Death was taking his hand.
"You should learn," Thanatos said. "Until then, you cannot decide."
Hermaphroditos blinked sudden dryness out of his eyes. "Learn what?"
"What it means to be you." There was a tint of a smile in the shadows under Death's cheeks. "Then I shall see you again."
Hermaphroditos moved his fingers along Thanatos' palm. There were no calluses, though the skin was not smooth.
"I don't think I'll like eternal grain." He thought he saw the smile appear truly. "And don't laugh at me."
"I am death," Thanatos said. "I can laugh at what I please."
"Don't."
Thanatos' fingers moved, squeezing Hermaphroditos' wrist.
"I'll learn," Hermaphroditos said. "I didn't choose this, but I choose to learn about it." His lips trembled. "I don't think I would have had children, anyway."
"Wouldn't you?" For a moment, the stars in death's eyes brightened.
Hermaphroditos smiled, bowing his head until his hair fell over his eyes. His hair, blond like his mother's. He wondered if he would see her again, or if it had been the last time she touched his heart, when she had answered his call to curse Salmacis' spring and bring his doom upon all men who bathed in it. If he could not have his gender, why should they?

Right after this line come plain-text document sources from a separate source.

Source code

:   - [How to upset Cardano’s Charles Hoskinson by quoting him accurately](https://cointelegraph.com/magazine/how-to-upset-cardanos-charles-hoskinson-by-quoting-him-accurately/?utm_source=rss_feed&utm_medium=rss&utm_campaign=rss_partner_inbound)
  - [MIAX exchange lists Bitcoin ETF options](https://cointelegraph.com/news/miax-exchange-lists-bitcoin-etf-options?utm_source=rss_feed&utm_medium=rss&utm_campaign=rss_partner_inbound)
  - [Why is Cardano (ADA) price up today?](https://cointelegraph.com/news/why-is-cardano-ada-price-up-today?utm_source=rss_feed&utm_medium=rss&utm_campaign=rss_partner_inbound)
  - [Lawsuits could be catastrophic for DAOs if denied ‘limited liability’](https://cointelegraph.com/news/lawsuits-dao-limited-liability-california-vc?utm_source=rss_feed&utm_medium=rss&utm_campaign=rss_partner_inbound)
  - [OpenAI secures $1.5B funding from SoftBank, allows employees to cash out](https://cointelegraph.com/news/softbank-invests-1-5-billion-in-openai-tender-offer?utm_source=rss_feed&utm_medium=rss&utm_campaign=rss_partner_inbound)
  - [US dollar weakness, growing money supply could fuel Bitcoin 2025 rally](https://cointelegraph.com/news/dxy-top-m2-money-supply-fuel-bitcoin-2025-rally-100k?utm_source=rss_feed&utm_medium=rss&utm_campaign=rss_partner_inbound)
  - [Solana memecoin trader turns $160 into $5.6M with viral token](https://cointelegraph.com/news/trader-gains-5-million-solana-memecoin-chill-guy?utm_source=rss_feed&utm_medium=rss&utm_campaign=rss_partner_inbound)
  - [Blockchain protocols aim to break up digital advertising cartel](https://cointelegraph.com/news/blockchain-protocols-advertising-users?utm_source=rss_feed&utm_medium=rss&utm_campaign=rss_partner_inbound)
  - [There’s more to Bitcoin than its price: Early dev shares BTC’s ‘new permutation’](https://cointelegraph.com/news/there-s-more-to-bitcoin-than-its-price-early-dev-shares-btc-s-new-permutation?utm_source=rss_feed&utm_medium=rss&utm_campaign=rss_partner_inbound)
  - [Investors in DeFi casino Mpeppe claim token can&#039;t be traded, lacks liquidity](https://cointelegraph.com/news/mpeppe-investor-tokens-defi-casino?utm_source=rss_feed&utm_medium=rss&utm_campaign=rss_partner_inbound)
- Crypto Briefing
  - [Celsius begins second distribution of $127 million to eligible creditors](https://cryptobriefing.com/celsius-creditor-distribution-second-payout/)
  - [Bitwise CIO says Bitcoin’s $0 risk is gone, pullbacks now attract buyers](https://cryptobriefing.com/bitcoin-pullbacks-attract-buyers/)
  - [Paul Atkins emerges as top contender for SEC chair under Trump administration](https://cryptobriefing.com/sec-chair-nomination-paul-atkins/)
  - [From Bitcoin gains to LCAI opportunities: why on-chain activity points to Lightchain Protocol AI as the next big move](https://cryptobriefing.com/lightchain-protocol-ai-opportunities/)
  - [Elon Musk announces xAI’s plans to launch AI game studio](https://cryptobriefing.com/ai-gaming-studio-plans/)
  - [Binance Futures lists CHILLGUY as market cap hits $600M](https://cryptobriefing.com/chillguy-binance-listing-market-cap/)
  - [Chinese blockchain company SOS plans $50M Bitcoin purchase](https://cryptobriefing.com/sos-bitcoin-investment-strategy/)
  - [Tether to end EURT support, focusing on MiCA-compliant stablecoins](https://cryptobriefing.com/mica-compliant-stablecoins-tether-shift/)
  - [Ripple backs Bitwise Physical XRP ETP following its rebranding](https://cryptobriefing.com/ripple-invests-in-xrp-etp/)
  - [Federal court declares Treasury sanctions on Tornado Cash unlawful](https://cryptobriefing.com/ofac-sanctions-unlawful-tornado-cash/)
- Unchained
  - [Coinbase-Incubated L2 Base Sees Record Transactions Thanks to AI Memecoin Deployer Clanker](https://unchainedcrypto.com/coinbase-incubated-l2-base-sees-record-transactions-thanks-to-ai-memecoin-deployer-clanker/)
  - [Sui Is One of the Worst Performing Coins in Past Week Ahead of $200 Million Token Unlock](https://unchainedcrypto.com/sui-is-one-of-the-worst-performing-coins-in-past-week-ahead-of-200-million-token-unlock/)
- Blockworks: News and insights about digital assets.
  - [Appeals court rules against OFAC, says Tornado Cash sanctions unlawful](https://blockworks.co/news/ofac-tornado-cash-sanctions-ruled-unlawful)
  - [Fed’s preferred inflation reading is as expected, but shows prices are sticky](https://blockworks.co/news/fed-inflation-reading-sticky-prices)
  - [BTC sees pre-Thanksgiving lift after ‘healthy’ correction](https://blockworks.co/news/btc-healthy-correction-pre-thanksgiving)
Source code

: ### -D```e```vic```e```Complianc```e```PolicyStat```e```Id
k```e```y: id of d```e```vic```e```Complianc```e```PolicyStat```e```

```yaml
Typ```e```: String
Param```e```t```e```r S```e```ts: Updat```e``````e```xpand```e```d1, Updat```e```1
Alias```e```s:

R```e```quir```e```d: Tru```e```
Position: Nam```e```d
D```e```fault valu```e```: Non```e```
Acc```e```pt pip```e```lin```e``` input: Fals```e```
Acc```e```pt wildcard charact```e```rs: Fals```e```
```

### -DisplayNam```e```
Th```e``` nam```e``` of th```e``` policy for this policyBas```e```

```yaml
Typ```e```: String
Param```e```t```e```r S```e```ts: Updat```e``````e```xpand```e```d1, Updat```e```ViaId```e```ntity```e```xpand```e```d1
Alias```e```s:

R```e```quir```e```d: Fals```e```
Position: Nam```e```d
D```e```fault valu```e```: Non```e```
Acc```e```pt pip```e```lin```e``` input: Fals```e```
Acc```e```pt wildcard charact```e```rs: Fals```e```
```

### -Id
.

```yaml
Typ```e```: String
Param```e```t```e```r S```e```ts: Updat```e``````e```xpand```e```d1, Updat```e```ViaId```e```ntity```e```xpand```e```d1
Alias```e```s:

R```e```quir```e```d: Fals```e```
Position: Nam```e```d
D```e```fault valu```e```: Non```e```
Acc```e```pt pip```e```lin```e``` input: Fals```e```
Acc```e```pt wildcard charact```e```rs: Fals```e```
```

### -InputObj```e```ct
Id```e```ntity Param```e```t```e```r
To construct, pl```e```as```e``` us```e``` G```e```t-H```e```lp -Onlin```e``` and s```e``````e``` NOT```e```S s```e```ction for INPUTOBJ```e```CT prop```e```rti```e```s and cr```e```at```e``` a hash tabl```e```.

He laughed, then stopped suddenly. "It was a dream, wasn't it? Trying to be like others. No-one can be the same as others."
"It was not a bad dream."
"It was not a true dream." Hermaphroditos brought Thanatos' fingers to his lips. Death's skin tasted of ashes. "Time to wake up."
He rose to his knees, then to his feet. He walked into the water, which parted for him, for the child of Aphrodite Cytherea, merged with the nymph the spring had birthed.
Thanatos watched him leave. Then he dipped his hand in the water and watched the blood of the nymph stain it and dissipate in it.
Hermaphroditos' curse would bring him often to this shore.